Who Gains, Who Loses When/if the Chicago Bears Move?

With the Bears looking at Naperville, Joe McElroy, a city planning consultant, says that keeping various special interest groups reasonably happy will be a difficult, albeit necessary job.

“Soldier Field is the smallest facility in the National Football League, so after more than a century in Chicago, it looks like Bears will probably move to a suburb,” said McElroy, who served on the Naperville City Council and Naperville Plan Commission. “It will be a huge construction project that will generate billions of dollars,” McElroy said.
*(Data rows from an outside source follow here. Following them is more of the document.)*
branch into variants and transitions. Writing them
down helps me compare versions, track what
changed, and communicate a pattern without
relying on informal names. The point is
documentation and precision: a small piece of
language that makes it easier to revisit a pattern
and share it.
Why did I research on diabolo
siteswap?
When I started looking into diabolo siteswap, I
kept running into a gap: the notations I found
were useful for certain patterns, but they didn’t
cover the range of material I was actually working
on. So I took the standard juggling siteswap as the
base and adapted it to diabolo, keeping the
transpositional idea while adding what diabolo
But who pays? Who stands to gain, and who might lose? Even though they’ve already bought the Arlington Heights racetrack, the Bears say the proposed tax burden could be a deal-breaker, which is why they’re looking at Naperville and other cities.

Major league sports teams have a long history of bolting for greener pastures–McElroy said some people in Brooklyn still bemoan the Dodgers’  move to Los Angeles in 1957–and cities have provided new stadiums and other incentives to land a team. “But there is less appetite for that type of deal today,” said McElroy, adding that a world class city like Chicago–even though it has major problems–does not have to “give away the store” to keep the Bears happy.

Neither does Naperville. “The local economy is strong, our demographics are stellar, and we have good transportation access,” McElroy said. He added that several sites could work, including the former Amoco-BP campus, shown above.